**Fragmento del texto**
------------------------------------------------------------------------

Para evaluar si el plasma de convaleciente causa efectos no deseados, también se evaluaron los 16 estudios no controlados no aleatorizados. Se identificaron algunos efectos no deseados graves, que podrían estar relacionados con el plasma de convaleciente, incluidos la muerte, reacciones alérgicas o complicaciones respiratorias. No se sabe con certeza si el plasma de convaleciente influye en el número de eventos graves no deseados.
Ninguno de los estudios incluidos informó efectos sobre la calidad de vida.
Certeza de la evidencia
La certeza (confianza) de la evidencia fue muy limitada porque solo hubo un ensayo aleatorizado y la mayoría de estudios no utilizaron métodos fiables para medir los resultados. Además,los participantes recibían diversos tratamientos además del plasma de convaleciente, y algunos tenían problemas de salud subyacentes.

------------------------------------------------------------------------

**Material proporcionado**
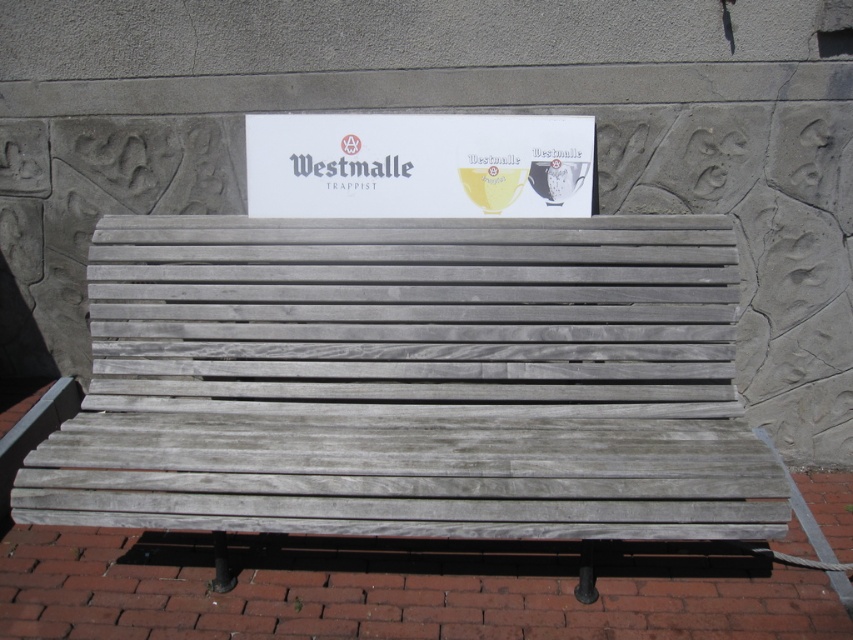
You are standing in front of the bench and want to place a small potted plant exactly at the point marked by coordinates point (x=410, y=381). What object will the plant be placed on?

The point (x=410, y=381) corresponds to the weathered wood bench at center, so the plant will be placed on the weathered wood bench at center.

You are a painter standing at the base of the weathered wood bench at center and the white paper sign at center. You need to paint both items. Which one will require you to reach higher?

The weathered wood bench at center has a greater height compared to the white paper sign at center, so you will need to reach higher to paint the weathered wood bench at center.

From the picture: You are standing in front of the bench and want to touch both the weathered wood bench at center and the white paper sign at center. Which object will you need to reach out further to touch?

The white paper sign at center is further away from you than the weathered wood bench at center, so you will need to reach out further to touch the white paper sign at center.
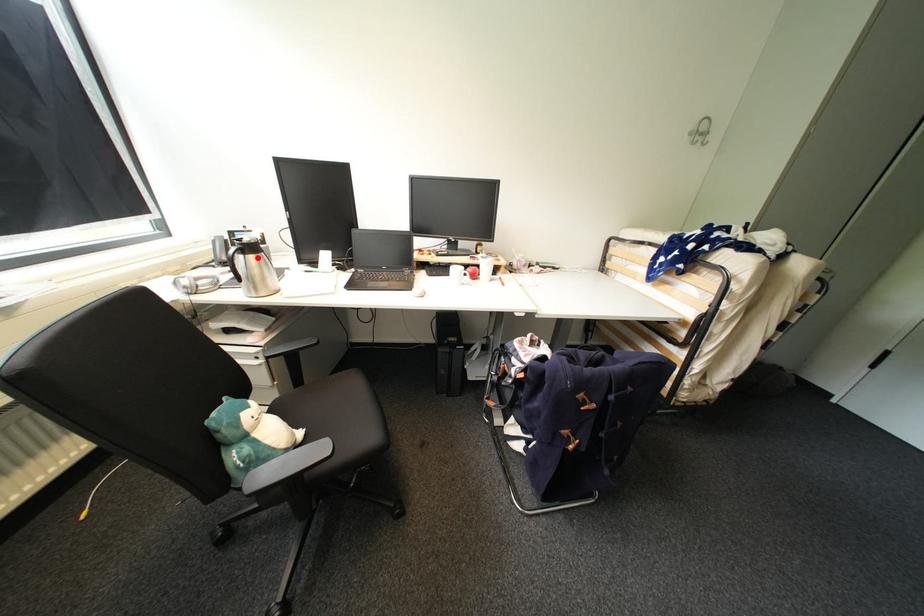
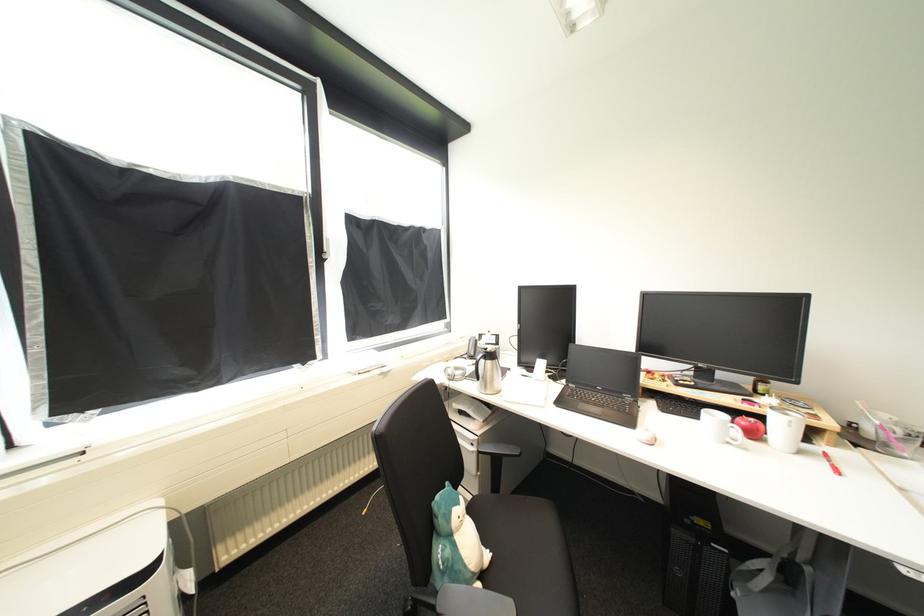
Question: I am providing you with two images of the same scene from different viewpoints. Given a red point in image1, look at the same physical point in image2. Is it:

Choices:
 (A) Closer to the viewpoint
 (B) Farther from the viewpoint

Answer: (B)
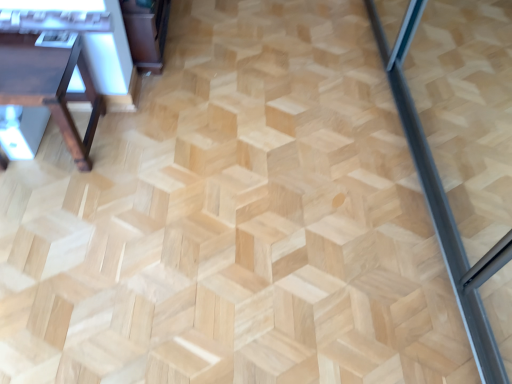
What do you see at coordinates (49, 81) in the screenshot?
I see `dark brown wood table at left` at bounding box center [49, 81].

At what (x,y) coordinates should I click in order to perform the action: click on dark brown wood table at left. Please return your answer as a coordinate pair (x, y). The width and height of the screenshot is (512, 384). Looking at the image, I should click on (49, 81).

Locate an element on the screen. The width and height of the screenshot is (512, 384). dark brown wood table at left is located at coordinates (49, 81).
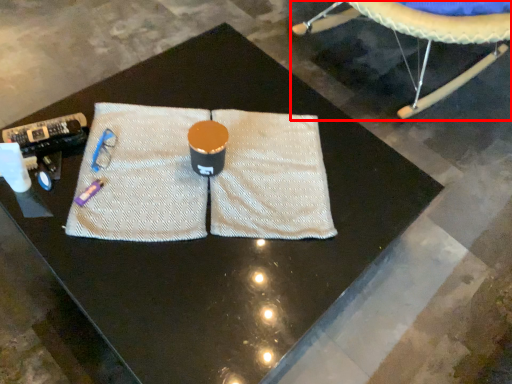
Question: Where is swivel chair (annotated by the red box) located in relation to yoga mat in the image?

Choices:
 (A) left
 (B) right

Answer: (B)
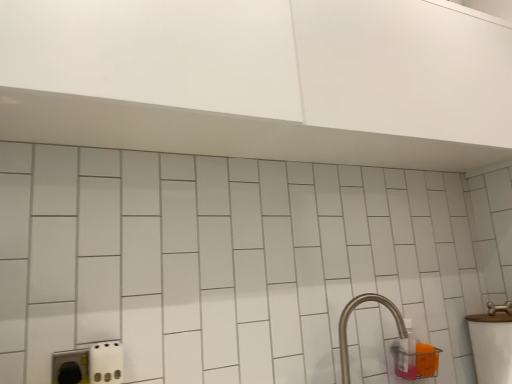
Image resolution: width=512 pixels, height=384 pixels. What are the coordinates of `satin nickel faucet at lower right` in the screenshot? It's located at (347, 322).

Identify the location of white glossy sink at right. The image size is (512, 384). (492, 343).

This screenshot has height=384, width=512. I want to click on translucent plastic bottle at lower right, so click(x=406, y=354).

From the image's perspective, which is below, translucent plastic bottle at lower right or satin nickel faucet at lower right?

translucent plastic bottle at lower right appears lower in the image.

Locate an element on the screen. The image size is (512, 384). tap located on the left of translucent plastic bottle at lower right is located at coordinates (347, 322).

From their relative heights in the image, would you say translucent plastic bottle at lower right is taller or shorter than satin nickel faucet at lower right?

translucent plastic bottle at lower right is shorter than satin nickel faucet at lower right.

Consider the image. Which is more to the right, translucent plastic bottle at lower right or satin nickel faucet at lower right?

translucent plastic bottle at lower right is more to the right.

Considering the positions of points (503, 313) and (393, 316), is point (503, 313) farther from camera compared to point (393, 316)?

That is False.

Considering the sizes of objects white glossy sink at right and satin nickel faucet at lower right in the image provided, who is wider, white glossy sink at right or satin nickel faucet at lower right?

white glossy sink at right.

Between white glossy sink at right and satin nickel faucet at lower right, which one appears on the right side from the viewer's perspective?

white glossy sink at right.

Where is `bottle on the left of white glossy sink at right`? The height and width of the screenshot is (384, 512). bottle on the left of white glossy sink at right is located at coordinates (406, 354).

Does point (405, 325) come closer to viewer compared to point (485, 339)?

Yes, point (405, 325) is in front of point (485, 339).

Does translucent plastic bottle at lower right have a lesser height compared to white glossy sink at right?

Yes.

Between translucent plastic bottle at lower right and white glossy sink at right, which one appears on the right side from the viewer's perspective?

white glossy sink at right.

From the image's perspective, which is below, satin nickel faucet at lower right or translucent plastic bottle at lower right?

translucent plastic bottle at lower right.

Do you think satin nickel faucet at lower right is within translucent plastic bottle at lower right, or outside of it?

satin nickel faucet at lower right is spatially situated outside translucent plastic bottle at lower right.

Is satin nickel faucet at lower right directly adjacent to translucent plastic bottle at lower right?

There is a gap between satin nickel faucet at lower right and translucent plastic bottle at lower right.

Is satin nickel faucet at lower right positioned with its back to white glossy sink at right?

satin nickel faucet at lower right is not turned away from white glossy sink at right.

How different are the orientations of satin nickel faucet at lower right and white glossy sink at right in degrees?

The facing directions of satin nickel faucet at lower right and white glossy sink at right are 0.155 degrees apart.

From the image's perspective, is satin nickel faucet at lower right located above white glossy sink at right?

Yes, from the image's perspective, satin nickel faucet at lower right is over white glossy sink at right.

Looking at this image, is satin nickel faucet at lower right further to camera compared to white glossy sink at right?

No, it is in front of white glossy sink at right.

Is point (479, 322) closer or farther from the camera than point (395, 370)?

Point (479, 322) is farther from the camera than point (395, 370).

Looking at this image, can you confirm if white glossy sink at right is thinner than translucent plastic bottle at lower right?

Incorrect, the width of white glossy sink at right is not less than that of translucent plastic bottle at lower right.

------------------------------------------------------------------------

**Conjunto de tareas**
A: Copia el fragmento sobre el plasma de convaleciente desde las palabras "Para evaluar si" hasta las palabras "graves no deseados.", inclusive. Sustituye "plasma de convaleciente" por "plasma hiperinmune".
B: Sigue escribiendo el fragmento sobre el plasma de convaleciente a partir de su última oración.
Las entradas no son necesarias para este trabajo.

**Resultados**
A:
Para evaluar si el plasma hiperinmune causa efectos no deseados, también se evaluaron los 16 estudios no controlados no aleatorizados. Se identificaron algunos efectos no deseados graves, que podrían estar relacionados con el plasma hiperinmune, incluidos la muerte, reacciones alérgicas o complicaciones respiratorias. No se sabe con certeza si el plasma hiperinmune influye en el número de eventos graves no deseados.

B:
Conclusión
No se sabe si el plasma de las personas que se han recuperado de la covid-19 sea un tratamiento efectivo para las personas hospitalizadas con esta enfermedad. No se sabe con certeza si el plasma de convaleciente influye en el número de efectos perjudiciales graves. Los hallazgos podrían estar relacionados con el plasma de convaleciente, la progresión natural de la enfermedad o con otros tratamientos que recibían los participantes. Las búsquedas hallaron 98 estudios en curso que evalúan el plasma de convaleciente y la inmunoglobulina hiperinmune, de los cuales 50 son aleatorizados. Esta es la primera actualización de la revisión, y se continuará actualizando con los resultados de los estudios completados.
No se sabe si el plasma de convaleciente beneficia a personas ingresadas en el hospital por covid-19. Para los resultados de seguridad también se incluyeron ENAI no controlados. Hubo información limitada sobre eventos adversos. De los estudios controlados, ninguno informó sobre este parámetro en el grupo control. Solo existe evidencia de certeza muy baja acerca de la seguridad del plasma de convaleciente para la covid-19.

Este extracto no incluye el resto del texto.